Twenty years later, Hail, Caesar! came along with an even bigger cast and an even more disconnected set of vignettes to riff on old Hollywood and the way we portray God on screen. In the protagonist Eddie, the Coens explore their well-trod ground of monotheism and the general struggle with it, with maybe the funniest exploration of it in one particular scene with three preachers and a rabbi. Eddie’s own inability to experience God through anything other than the films he helps create drives home the central idea behind the film itself- that Movie Magic can be a saving force all its own.

Mystery: No Country for Old Men and Blood Simple

In 2007, the Coens bounced back from a couple of unsuccessful studio pictures with their most resounding success. No Country for Old Men is their only film to win either best picture or best director, and its place in the canon was immediate. The stark, dry noir makes the Texas desert look like a foreign planet, and Javier Bardem’s savage performance elevated the film from a typical literary adaptation into the realm of modern masterpieces.

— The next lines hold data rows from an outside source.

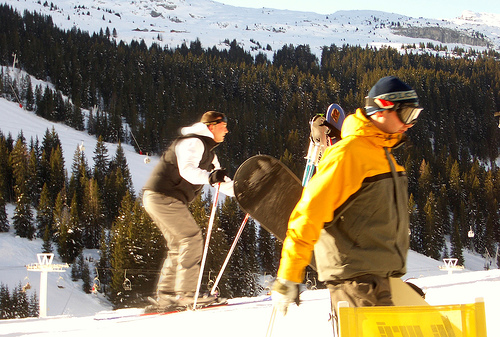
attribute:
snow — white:
[66, 135, 86, 150]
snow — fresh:
[418, 258, 434, 274]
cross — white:
[437, 255, 464, 277]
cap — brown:
[376, 75, 420, 93]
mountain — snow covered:
[139, 24, 383, 49]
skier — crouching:
[133, 106, 243, 309]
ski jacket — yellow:
[319, 152, 399, 204]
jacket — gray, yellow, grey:
[346, 203, 400, 268]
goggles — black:
[402, 108, 422, 122]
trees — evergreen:
[304, 58, 339, 77]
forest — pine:
[62, 47, 123, 85]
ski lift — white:
[7, 62, 32, 101]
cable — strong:
[463, 223, 482, 240]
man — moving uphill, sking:
[176, 109, 239, 156]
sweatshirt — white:
[177, 142, 199, 171]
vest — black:
[162, 171, 180, 186]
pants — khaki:
[144, 206, 203, 273]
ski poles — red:
[211, 190, 223, 210]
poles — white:
[198, 211, 215, 265]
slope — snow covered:
[57, 131, 100, 154]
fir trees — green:
[357, 56, 408, 65]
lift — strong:
[122, 282, 139, 290]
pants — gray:
[336, 286, 385, 308]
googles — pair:
[396, 106, 406, 116]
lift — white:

But the Coens were no strangers to noir- in fact it was really more a return to form. Their first film, 1984’s Blood Simple, lays the groundwork for their love of mystery and cat-and-mouse thrillers. Frances McDormand (frequent collaborator and Joel’s wife) is running from her abusive husband, and the film contains the same blend of horror aesthetics, silent stretches, and the creeping bleakness of certain death that made No Country an instant legend. There’s few debut films that so clearly contain the seeds of everything to come for a director, and if you’re more interested in smart and earthy mysteries, Blood Simple is a stellar step into that space.

Tragedy: Inside Llewyn Davis and A Serious Man

In their tragedies, the Coens allow the violence and insanity of the worlds they create to inspire confusion and angst in their characters more than they are played for laughs or dramatic effect. These films feel more like being beaten down slowly, and they steer clear of any easy resolution.

Inside Llewyn Davis is the Coen film I was most personally affected by on first watch. Tracing the story of a middling folk singer in early-60’s New York, it’s tough for me to not see myself and the people I work with in this story of busted dreams and washed up music careers. Shifting away from the neat lens of usual cinematographer Roger Deakins, Bruno Delbonnel paints the film in inky grays and smeared visuals. Oscar Isaac sells the film with a performance that mostly smolders, increasing the power of his outbursts. The film loops back on itself at the end, using more abstract storytelling devices than typical for the Coens. The punishing end hammers home the film’s thesis- there’s no escaping your fate.

If there’s any film where fate is utterly inescapable, it is A Serious Man. It seems hard to top the absurdity of their minor comedies like Raising Arizona or Burn After Reading, but A Serious Man goes there, and with entrancing results. It’s become a meme in a way that a straight comedy typically would not; the film’s humor is only because it portrays all the unrealistic bad fortune as completely serious, and Michael Stuhlbarg’s confused gaze is the film’s anchor- there’s not much sense to be made of it. The film also engages with the Jewish faith the most explicitly of any Coen film. They approach their heritage with a questioning eye, lambasting religious institutions for their lack of answers and the way the Rabbis refuse any meaningful assistance.

The Coens’ tricky relationship with God and man animates much of their films, but I don’t want you to leave thinking of them as simply cynical. Even the biggest cynics have a soft side, which the Coens prove over and over again. As obsessed as they are with death, they’re equally concerned with the beauty of life, specifically new life that’s brought into the world. Some of their best characters beam with an honest glow, and they constantly argue in favor of doing what’s right over what’s easy. Even the death and violence that occurs always leaves room for the characters to mourn; nobody dies without leaving an impact on someone. It’s this belief that keeps me coming back to the brothers. As absurd as they think everything is, they’re even more committed to a deeply humanist method- if the people are interesting, it’s always a story worth telling.